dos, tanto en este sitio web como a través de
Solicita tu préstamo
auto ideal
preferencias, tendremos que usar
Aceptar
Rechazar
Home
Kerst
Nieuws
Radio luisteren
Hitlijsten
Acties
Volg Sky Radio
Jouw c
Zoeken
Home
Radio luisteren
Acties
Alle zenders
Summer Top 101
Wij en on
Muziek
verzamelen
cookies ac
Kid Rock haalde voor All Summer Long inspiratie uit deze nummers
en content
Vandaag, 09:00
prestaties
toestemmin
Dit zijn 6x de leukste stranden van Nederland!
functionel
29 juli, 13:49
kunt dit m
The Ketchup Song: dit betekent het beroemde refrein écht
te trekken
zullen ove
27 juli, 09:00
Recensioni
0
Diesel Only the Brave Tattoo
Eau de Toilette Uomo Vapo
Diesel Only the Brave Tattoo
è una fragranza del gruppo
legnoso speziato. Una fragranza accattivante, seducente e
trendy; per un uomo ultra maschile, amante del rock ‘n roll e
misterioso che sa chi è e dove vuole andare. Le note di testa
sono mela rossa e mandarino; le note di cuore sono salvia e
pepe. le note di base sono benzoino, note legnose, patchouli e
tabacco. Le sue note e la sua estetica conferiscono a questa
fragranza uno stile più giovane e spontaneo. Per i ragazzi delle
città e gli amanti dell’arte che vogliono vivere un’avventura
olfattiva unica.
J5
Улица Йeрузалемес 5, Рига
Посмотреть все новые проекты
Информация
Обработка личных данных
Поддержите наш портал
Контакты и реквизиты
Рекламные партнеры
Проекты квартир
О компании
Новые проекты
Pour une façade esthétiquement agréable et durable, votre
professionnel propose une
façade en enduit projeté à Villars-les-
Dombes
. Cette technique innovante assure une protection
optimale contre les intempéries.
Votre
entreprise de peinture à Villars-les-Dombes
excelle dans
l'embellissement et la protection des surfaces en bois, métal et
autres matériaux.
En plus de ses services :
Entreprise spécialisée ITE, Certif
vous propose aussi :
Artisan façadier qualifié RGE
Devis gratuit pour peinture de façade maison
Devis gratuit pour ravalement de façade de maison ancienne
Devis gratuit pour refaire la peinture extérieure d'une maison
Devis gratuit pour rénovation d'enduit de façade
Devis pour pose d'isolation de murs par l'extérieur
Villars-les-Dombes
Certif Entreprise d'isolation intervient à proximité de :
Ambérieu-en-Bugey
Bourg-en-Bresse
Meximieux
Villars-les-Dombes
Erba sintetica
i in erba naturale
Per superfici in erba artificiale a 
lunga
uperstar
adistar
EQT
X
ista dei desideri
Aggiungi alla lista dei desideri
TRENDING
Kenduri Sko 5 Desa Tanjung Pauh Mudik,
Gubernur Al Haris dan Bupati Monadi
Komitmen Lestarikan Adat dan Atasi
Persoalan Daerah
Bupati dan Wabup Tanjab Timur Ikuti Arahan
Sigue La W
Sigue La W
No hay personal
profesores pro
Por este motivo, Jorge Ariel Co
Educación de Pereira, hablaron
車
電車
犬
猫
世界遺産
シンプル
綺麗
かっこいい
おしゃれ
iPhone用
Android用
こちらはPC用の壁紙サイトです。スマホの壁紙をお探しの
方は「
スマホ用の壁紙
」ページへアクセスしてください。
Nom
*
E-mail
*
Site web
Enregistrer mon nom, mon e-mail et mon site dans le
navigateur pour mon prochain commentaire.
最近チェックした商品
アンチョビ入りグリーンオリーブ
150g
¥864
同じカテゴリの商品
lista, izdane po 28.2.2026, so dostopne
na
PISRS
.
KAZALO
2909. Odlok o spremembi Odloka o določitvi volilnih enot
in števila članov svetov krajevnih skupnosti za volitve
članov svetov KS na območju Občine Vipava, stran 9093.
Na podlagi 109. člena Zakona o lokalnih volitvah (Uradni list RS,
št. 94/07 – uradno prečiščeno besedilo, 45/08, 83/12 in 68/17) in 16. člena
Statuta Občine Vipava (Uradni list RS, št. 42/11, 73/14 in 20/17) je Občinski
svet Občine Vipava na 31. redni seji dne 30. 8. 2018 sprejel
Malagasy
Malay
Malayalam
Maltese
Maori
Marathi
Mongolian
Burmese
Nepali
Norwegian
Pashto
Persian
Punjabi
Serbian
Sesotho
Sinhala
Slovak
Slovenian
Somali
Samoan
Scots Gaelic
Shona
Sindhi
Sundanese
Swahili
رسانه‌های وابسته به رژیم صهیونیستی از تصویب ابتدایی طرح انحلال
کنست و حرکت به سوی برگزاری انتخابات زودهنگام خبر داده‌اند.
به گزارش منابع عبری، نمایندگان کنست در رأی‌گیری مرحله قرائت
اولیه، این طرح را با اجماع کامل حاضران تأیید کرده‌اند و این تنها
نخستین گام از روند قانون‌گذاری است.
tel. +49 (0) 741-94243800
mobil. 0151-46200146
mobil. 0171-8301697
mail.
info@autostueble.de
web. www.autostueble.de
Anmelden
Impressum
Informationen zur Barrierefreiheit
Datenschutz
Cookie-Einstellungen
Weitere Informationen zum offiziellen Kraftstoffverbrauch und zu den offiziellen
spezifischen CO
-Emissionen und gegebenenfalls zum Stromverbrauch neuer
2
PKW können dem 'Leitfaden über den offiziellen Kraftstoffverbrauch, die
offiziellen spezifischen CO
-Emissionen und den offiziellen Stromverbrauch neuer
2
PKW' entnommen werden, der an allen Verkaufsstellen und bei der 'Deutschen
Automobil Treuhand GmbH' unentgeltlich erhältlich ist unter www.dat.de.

--------------------------------------------------

Return every line of the listing above verbatim, in its original order.

dos, tanto en este sitio web como a través de
Solicita tu préstamo
auto ideal
preferencias, tendremos que usar
Aceptar
Rechazar
Home
Kerst
Nieuws
Radio luisteren
Hitlijsten
Acties
Volg Sky Radio
Jouw c
Zoeken
Home
Radio luisteren
Acties
Alle zenders
Summer Top 101
Wij en on
Muziek
verzamelen
cookies ac
Kid Rock haalde voor All Summer Long inspiratie uit deze nummers
en content
Vandaag, 09:00
prestaties
toestemmin
Dit zijn 6x de leukste stranden van Nederland!
functionel
29 juli, 13:49
kunt dit m
The Ketchup Song: dit betekent het beroemde refrein écht
te trekken
zullen ove
27 juli, 09:00
Recensioni
0
Diesel Only the Brave Tattoo
Eau de Toilette Uomo Vapo
Diesel Only the Brave Tattoo
è una fragranza del gruppo
legnoso speziato. Una fragranza accattivante, seducente e
trendy; per un uomo ultra maschile, amante del rock ‘n roll e
misterioso che sa chi è e dove vuole andare. Le note di testa
sono mela rossa e mandarino; le note di cuore sono salvia e
pepe. le note di base sono benzoino, note legnose, patchouli e
tabacco. Le sue note e la sua estetica conferiscono a questa
fragranza uno stile più giovane e spontaneo. Per i ragazzi delle
città e gli amanti dell’arte che vogliono vivere un’avventura
olfattiva unica.
J5
Улица Йeрузалемес 5, Рига
Посмотреть все новые проекты
Информация
Обработка личных данных
Поддержите наш портал
Контакты и реквизиты
Рекламные партнеры
Проекты квартир
О компании
Новые проекты
Pour une façade esthétiquement agréable et durable, votre
professionnel propose une
façade en enduit projeté à Villars-les-
Dombes
. Cette technique innovante assure une protection
optimale contre les intempéries.
Votre
entreprise de peinture à Villars-les-Dombes
excelle dans
l'embellissement et la protection des surfaces en bois, métal et
autres matériaux.
En plus de ses services :
Entreprise spécialisée ITE, Certif
vous propose aussi :
Artisan façadier qualifié RGE
Devis gratuit pour peinture de façade maison
Devis gratuit pour ravalement de façade de maison ancienne
Devis gratuit pour refaire la peinture extérieure d'une maison
Devis gratuit pour rénovation d'enduit de façade
Devis pour pose d'isolation de murs par l'extérieur
Villars-les-Dombes
Certif Entreprise d'isolation intervient à proximité de :
Ambérieu-en-Bugey
Bourg-en-Bresse
Meximieux
Villars-les-Dombes
Erba sintetica
i in erba naturale
Per superfici in erba artificiale a 
lunga
uperstar
adistar
EQT
X
ista dei desideri
Aggiungi alla lista dei desideri
TRENDING
Kenduri Sko 5 Desa Tanjung Pauh Mudik,
Gubernur Al Haris dan Bupati Monadi
Komitmen Lestarikan Adat dan Atasi
Persoalan Daerah
Bupati dan Wabup Tanjab Timur Ikuti Arahan
Sigue La W
Sigue La W
No hay personal
profesores pro
Por este motivo, Jorge Ariel Co
Educación de Pereira, hablaron
車
電車
犬
猫
世界遺産
シンプル
綺麗
かっこいい
おしゃれ
iPhone用
Android用
こちらはPC用の壁紙サイトです。スマホの壁紙をお探しの
方は「
スマホ用の壁紙
」ページへアクセスしてください。
Nom
*
E-mail
*
Site web
Enregistrer mon nom, mon e-mail et mon site dans le
navigateur pour mon prochain commentaire.
最近チェックした商品
アンチョビ入りグリーンオリーブ
150g
¥864
同じカテゴリの商品
lista, izdane po 28.2.2026, so dostopne
na
PISRS
.
KAZALO
2909. Odlok o spremembi Odloka o določitvi volilnih enot
in števila članov svetov krajevnih skupnosti za volitve
članov svetov KS na območju Občine Vipava, stran 9093.
Na podlagi 109. člena Zakona o lokalnih volitvah (Uradni list RS,
št. 94/07 – uradno prečiščeno besedilo, 45/08, 83/12 in 68/17) in 16. člena
Statuta Občine Vipava (Uradni list RS, št. 42/11, 73/14 in 20/17) je Občinski
svet Občine Vipava na 31. redni seji dne 30. 8. 2018 sprejel
Malagasy
Malay
Malayalam
Maltese
Maori
Marathi
Mongolian
Burmese
Nepali
Norwegian
Pashto
Persian
Punjabi
Serbian
Sesotho
Sinhala
Slovak
Slovenian
Somali
Samoan
Scots Gaelic
Shona
Sindhi
Sundanese
Swahili
رسانه‌های وابسته به رژیم صهیونیستی از تصویب ابتدایی طرح انحلال
کنست و حرکت به سوی برگزاری انتخابات زودهنگام خبر داده‌اند.
به گزارش منابع عبری، نمایندگان کنست در رأی‌گیری مرحله قرائت
اولیه، این طرح را با اجماع کامل حاضران تأیید کرده‌اند و این تنها
نخستین گام از روند قانون‌گذاری است.
tel. +49 (0) 741-94243800
mobil. 0151-46200146
mobil. 0171-8301697
mail.
info@autostueble.de
web. www.autostueble.de
Anmelden
Impressum
Informationen zur Barrierefreiheit
Datenschutz
Cookie-Einstellungen
Weitere Informationen zum offiziellen Kraftstoffverbrauch und zu den offiziellen
spezifischen CO
-Emissionen und gegebenenfalls zum Stromverbrauch neuer
2
PKW können dem 'Leitfaden über den offiziellen Kraftstoffverbrauch, die
offiziellen spezifischen CO
-Emissionen und den offiziellen Stromverbrauch neuer
2
PKW' entnommen werden, der an allen Verkaufsstellen und bei der 'Deutschen
Automobil Treuhand GmbH' unentgeltlich erhältlich ist unter www.dat.de.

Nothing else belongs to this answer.